To solve the fake news problem, a couple of competitions was established to engage as many participants as possible in solving this issue. One of those contests was "Fake News Challenge" which was established in December 2016. The task of the contest was a machine learning problem. However, detecting fake news is hard because of various reasons. However, at least to make the first step the challenge proposed stance detection as a pre-step towards fake news detection. The stance detector should estimate the relative perspective (or stance) of two pieces of text relative to a topic, claim or issue. If there are enough stance information than one can approximate the veracity of the "fake news". In this Master Thesis the candidate should investigate novel methods to perform stance detection within the frame of fake news detection. Experimental data is available through the Fake News Challenge.
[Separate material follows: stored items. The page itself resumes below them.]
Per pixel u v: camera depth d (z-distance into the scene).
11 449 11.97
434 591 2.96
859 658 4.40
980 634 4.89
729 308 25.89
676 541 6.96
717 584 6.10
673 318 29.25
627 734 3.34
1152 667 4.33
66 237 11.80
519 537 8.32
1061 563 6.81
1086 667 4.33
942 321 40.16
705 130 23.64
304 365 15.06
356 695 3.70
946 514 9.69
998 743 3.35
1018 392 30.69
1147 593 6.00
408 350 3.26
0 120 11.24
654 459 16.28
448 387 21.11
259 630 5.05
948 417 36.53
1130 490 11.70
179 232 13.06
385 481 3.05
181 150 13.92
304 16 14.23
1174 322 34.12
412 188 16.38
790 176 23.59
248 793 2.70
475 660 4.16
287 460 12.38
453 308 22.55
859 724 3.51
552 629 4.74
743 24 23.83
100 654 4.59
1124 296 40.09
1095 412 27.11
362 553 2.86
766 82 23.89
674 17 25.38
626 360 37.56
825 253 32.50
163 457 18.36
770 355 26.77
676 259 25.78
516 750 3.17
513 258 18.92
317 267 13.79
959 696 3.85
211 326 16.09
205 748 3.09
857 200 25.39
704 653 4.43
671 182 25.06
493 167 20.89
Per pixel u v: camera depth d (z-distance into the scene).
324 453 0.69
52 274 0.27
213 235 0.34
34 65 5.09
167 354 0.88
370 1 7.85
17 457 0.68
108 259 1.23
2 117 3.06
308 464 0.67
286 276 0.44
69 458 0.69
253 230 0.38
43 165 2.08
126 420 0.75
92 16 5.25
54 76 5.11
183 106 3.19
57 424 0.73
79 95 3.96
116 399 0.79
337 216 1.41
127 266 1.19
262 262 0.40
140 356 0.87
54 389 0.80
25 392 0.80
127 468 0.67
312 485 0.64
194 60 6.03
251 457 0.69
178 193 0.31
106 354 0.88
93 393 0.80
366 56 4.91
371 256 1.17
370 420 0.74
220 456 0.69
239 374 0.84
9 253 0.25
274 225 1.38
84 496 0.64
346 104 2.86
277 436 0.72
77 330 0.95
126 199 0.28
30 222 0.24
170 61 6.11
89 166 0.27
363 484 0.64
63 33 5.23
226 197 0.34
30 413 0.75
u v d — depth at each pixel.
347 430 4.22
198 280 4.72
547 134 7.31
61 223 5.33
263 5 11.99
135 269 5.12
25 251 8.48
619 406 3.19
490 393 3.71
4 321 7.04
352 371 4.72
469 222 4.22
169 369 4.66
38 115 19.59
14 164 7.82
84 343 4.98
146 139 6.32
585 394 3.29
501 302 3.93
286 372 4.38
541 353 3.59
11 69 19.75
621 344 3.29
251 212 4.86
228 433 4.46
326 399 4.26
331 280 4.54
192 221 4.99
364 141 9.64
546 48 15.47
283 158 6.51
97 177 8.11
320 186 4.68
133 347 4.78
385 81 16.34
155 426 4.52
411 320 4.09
- literature scan. This should be done before the actual project starts. Here the student will be given some initial papers. Based on these papers the student should collect more papers, perform a review of all the papers and prepare an oral presentation of 30 mins. providing an intro to the field. This should take 3-5 weeks. Actual work:
- Preprocessing of data. This can be done automatically using Natural Language Processing techniques.
- Feature extraction and supervised learning. The student should perform automatic feature extraction, feature selection and apply machine learning to tackle the stance detection task. In terms of machine learning traiditional as well as deep learning approaches should be investigated. Results of the automatic system should be evaluated using metrics released by the fake news challenge.